_Extrait_.
Montespan se met à coucher avec les prostituées les moins en forme de Paris dans l’espoir d’attraper une MST !
Dans son idée, s’il réussit à la transmettre à sa femme, le roi aussi en sera atteint …
Et vengeance !
Après avoir assidûment visité les bas fonds de la capitale, Montespan va à la cour.
Il se met à courir derrière sa femme, qui se réfugie chez Mme de Montausier.
Les domestiques le maîtrisent alors qu’il est sur le point de forcer les portes à coups de canne !
Le Roi le condamne à quitter la Cour …
Le Carrosse de la honte
Ce qu’il fait, avec panache !
Le 20 septembre 1668, il débarque à Saint-Germain-en Laye dans un carrosse peint en noir, orné de gigantesques cornes de cerf !
Une revendication peu discrète de son statut de cocu, qui n’arrange pas le roi doublement adultère (à la reine Marie-Thérèse d’Autriche et à la favorite officielle, Louise de la Vallière).
L’Enterrement de son amour
Si le carrosse est peint en noir, c’est que le marquis porte le deuil.
Sa femme est toujours vivante, mais elle ne lui appartient plus.
Son mariage est mort …
Il organise donc ses funérailles !
Montespan célèbre une vraie cérémonie : enterrement d’un cercueil vide, tombe marquée d’une croix en bois avec les dates 1663-1667 …
Il rédige même un testament, qui évoque allégrement la liaison supposée clandestine du roi, fait rire tout Paris !
« N’ayant pas à me louer d’une épouse, qui se divertissant autant que possible, m’a fait passer ma jeunesse et ma vie dans le célibat, je me borne à lui léguer mon grand portrait peint par Bourdon, la priant de le placer dans la chambre lorsque le roi n’y rentrera plus. […]
Je lègue et donne au roi mon vaste château de Montespan, le suppliant d’y instituer une communauté des dames repenties à la charge et condition spéciale de mettre mon épouse à la tête de ce dit couvent et de l’y nommer première abbesse. »
Extrait du testament de Montespan
Le Roi contre-attaque
Louis XIV est excédé par ce sujet qui l’a publiquement traité de « canaille ».
Montespan l’empêche d’officialiser sa relation avec Athénaïs, alors qu’elle multiplie les grossesses et que Louise de la Valière s’est retirée dans un couvent.
Il le fait donc condamner à une lourde peine de prison pour le supposé enlèvement d’une jeune fille.
Mais Montespan s’enfuit en Espagne, alors en guerre avec la France.
Un an plus tard, Louis XIV lui offre un titre de duc (et la fortune qui l’accompagne) que le marquis refuse.
Au désespoir, il l’oblige à se retirer dans ses terres de Gascogne.

_Entrées extraites_.

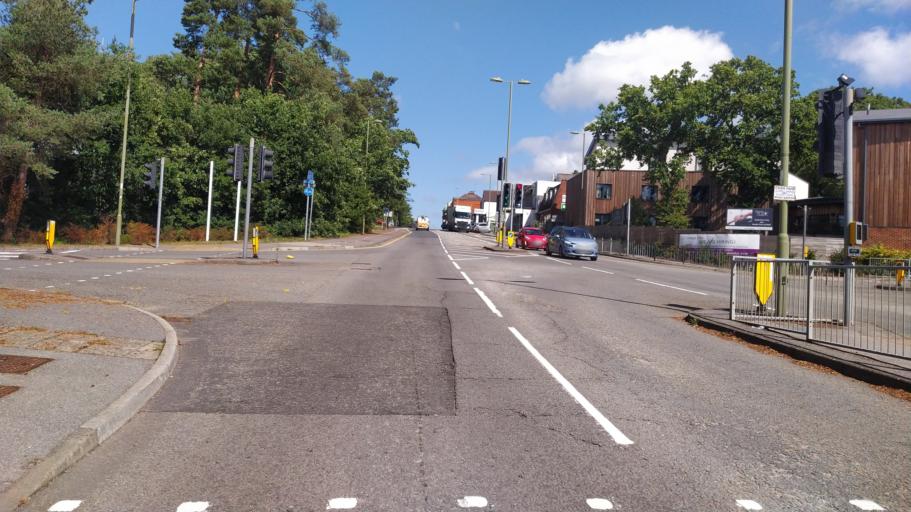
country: GB
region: England
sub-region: Hampshire
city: Bordon
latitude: 51.1099
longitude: -0.8646
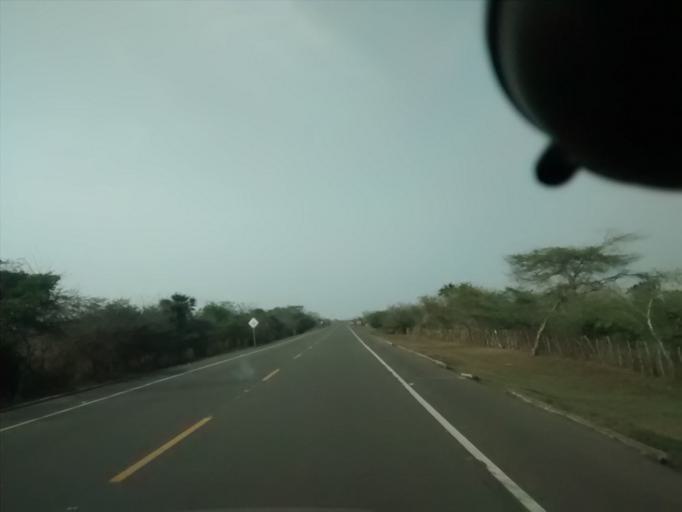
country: CO
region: Atlantico
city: Piojo
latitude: 10.7505
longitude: -75.2494
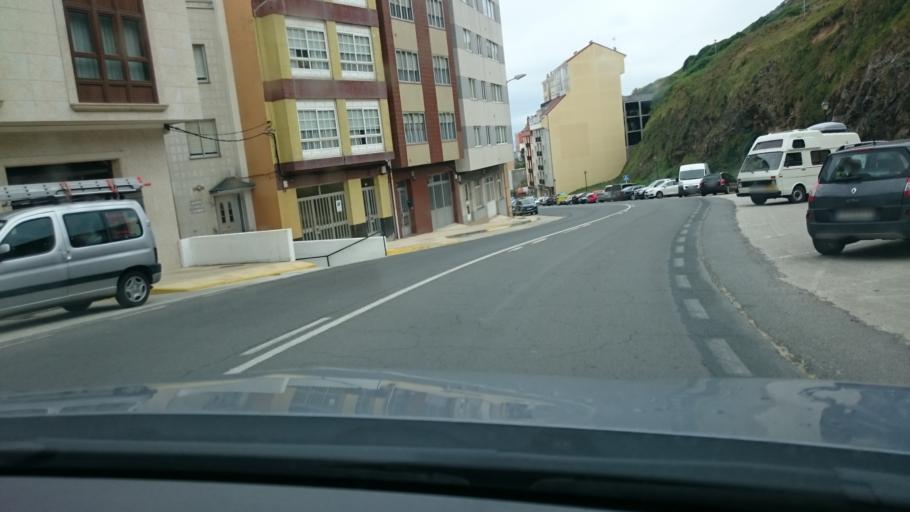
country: ES
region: Galicia
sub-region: Provincia da Coruna
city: Malpica
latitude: 43.3224
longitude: -8.8165
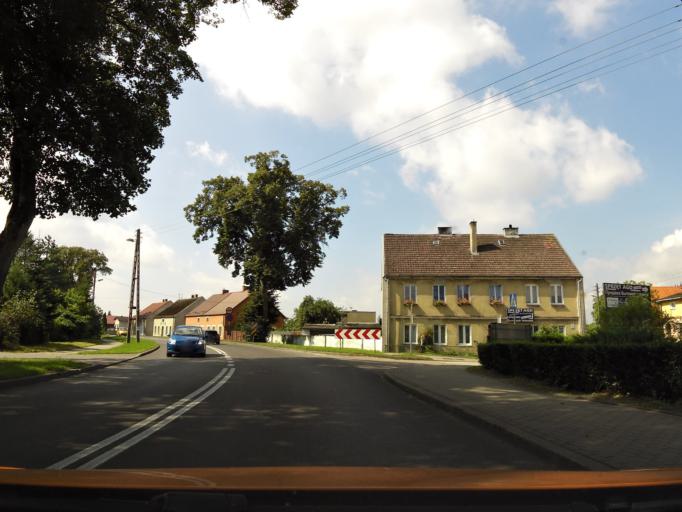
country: PL
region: West Pomeranian Voivodeship
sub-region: Powiat gryficki
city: Ploty
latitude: 53.8001
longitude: 15.2612
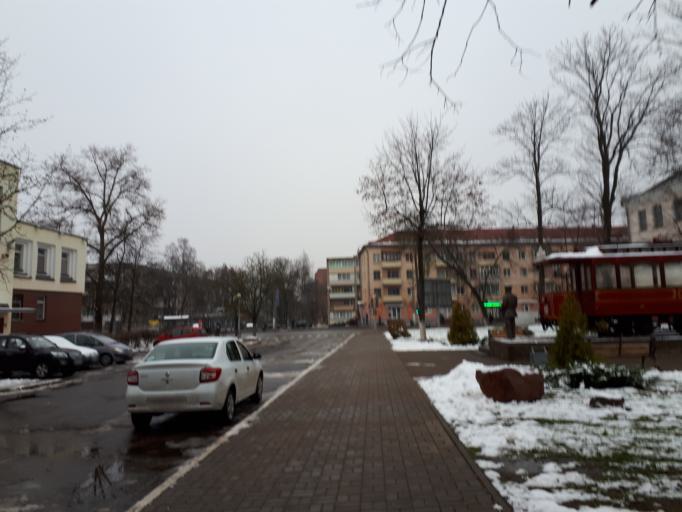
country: BY
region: Vitebsk
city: Vitebsk
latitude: 55.1924
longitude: 30.2211
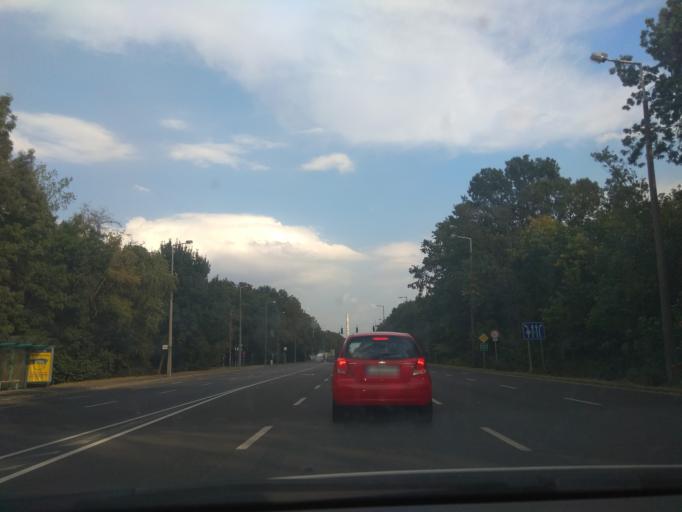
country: HU
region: Borsod-Abauj-Zemplen
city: Sajooeroes
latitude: 47.9270
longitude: 21.0369
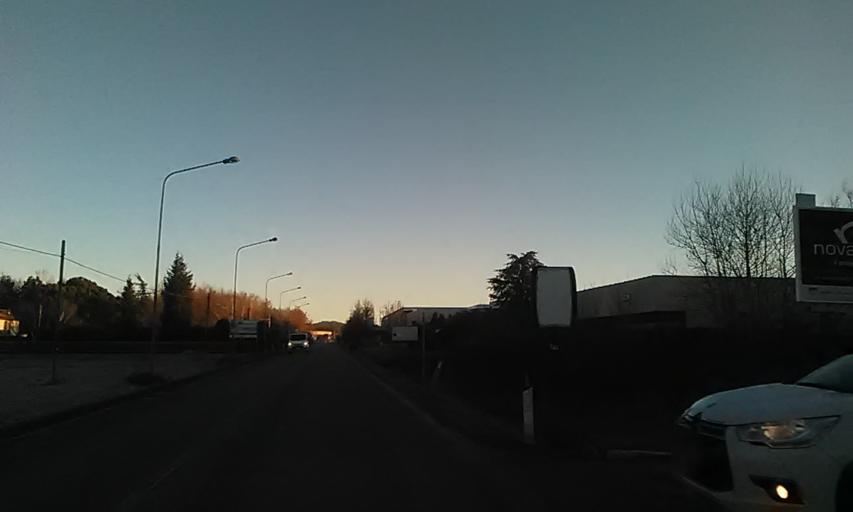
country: IT
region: Piedmont
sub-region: Provincia di Biella
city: Brusnengo
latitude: 45.5712
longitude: 8.2497
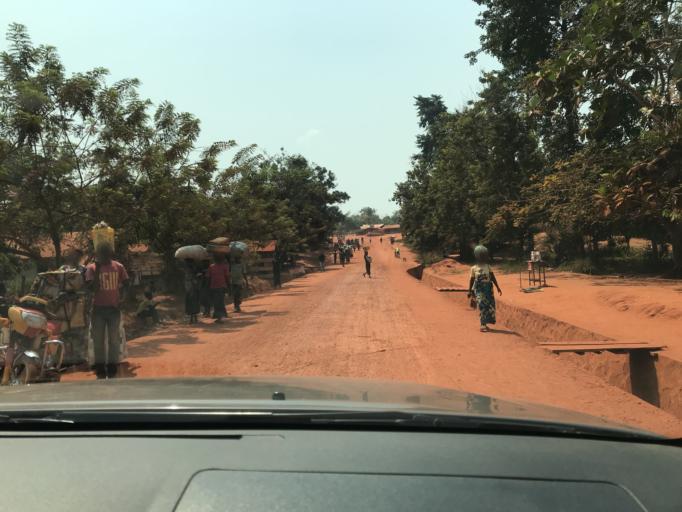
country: CD
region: Equateur
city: Gemena
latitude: 3.2248
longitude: 19.7757
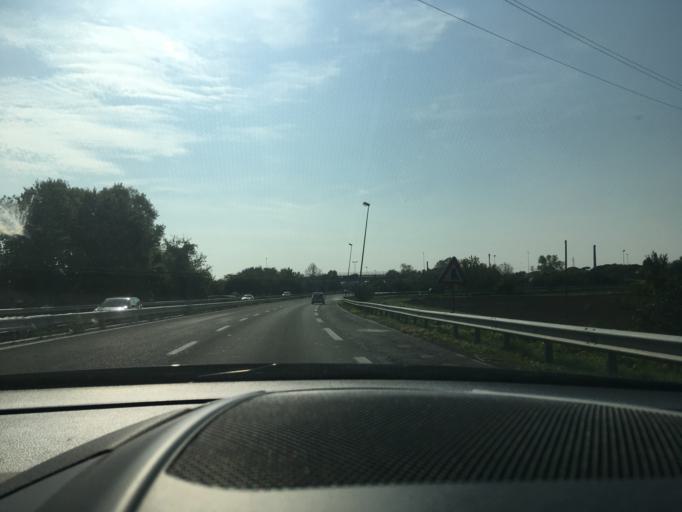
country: IT
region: Emilia-Romagna
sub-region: Provincia di Rimini
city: Bellaria-Igea Marina
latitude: 44.1439
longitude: 12.4553
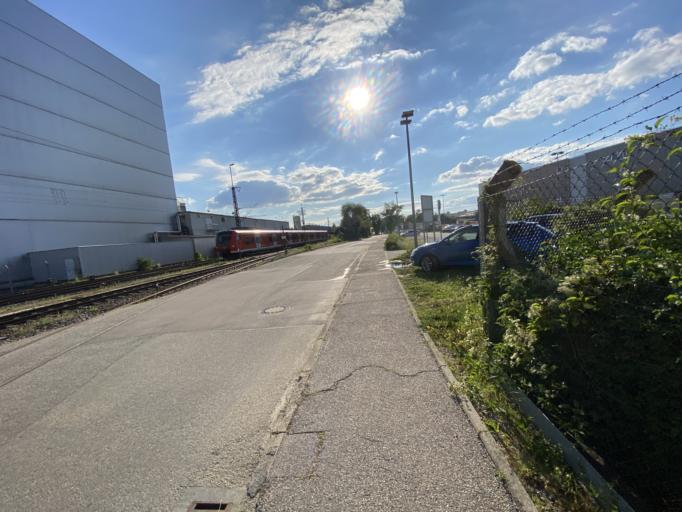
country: DE
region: Bavaria
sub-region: Lower Bavaria
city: Dingolfing
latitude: 48.6414
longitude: 12.4789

_Série d'exercices_.
1) Mettez à jour l'extrait sur Montespan en reprenant tout le passage depuis « Il se met à » jusqu'à « coups de canne ! », avec « valets » à la place de « domestiques ».
2) Recopiez mot pour mot les entrées, depuis la ligne qui contient « city: Malpica » jusqu'à la fin des entrées, ces deux limites comprises. Laissez les images de côté dans votre réponse.
Les entrées n'ont aucun rapport avec l'extrait sur Montespan.

_Corrigé des exercices_.
1)
Il se met à courir derrière sa femme, qui se réfugie chez Mme de Montausier.
Les valets le maîtrisent alors qu’il est sur le point de forcer les portes à coups de canne !

2)
city: Malpica
latitude: 43.3224
longitude: -8.8165
country: PL
region: West Pomeranian Voivodeship
sub-region: Powiat gryficki
city: Ploty
latitude: 53.8001
longitude: 15.2612
country: BY
region: Vitebsk
city: Vitebsk
latitude: 55.1924
longitude: 30.2211
country: HU
region: Borsod-Abauj-Zemplen
city: Sajooeroes
latitude: 47.9270
longitude: 21.0369
country: IT
region: Piedmont
sub-region: Provincia di Biella
city: Brusnengo
latitude: 45.5712
longitude: 8.2497
country: CD
region: Equateur
city: Gemena
latitude: 3.2248
longitude: 19.7757
country: IT
region: Emilia-Romagna
sub-region: Provincia di Rimini
city: Bellaria-Igea Marina
latitude: 44.1439
longitude: 12.4553
country: DE
region: Bavaria
sub-region: Lower Bavaria
city: Dingolfing
latitude: 48.6414
longitude: 12.4789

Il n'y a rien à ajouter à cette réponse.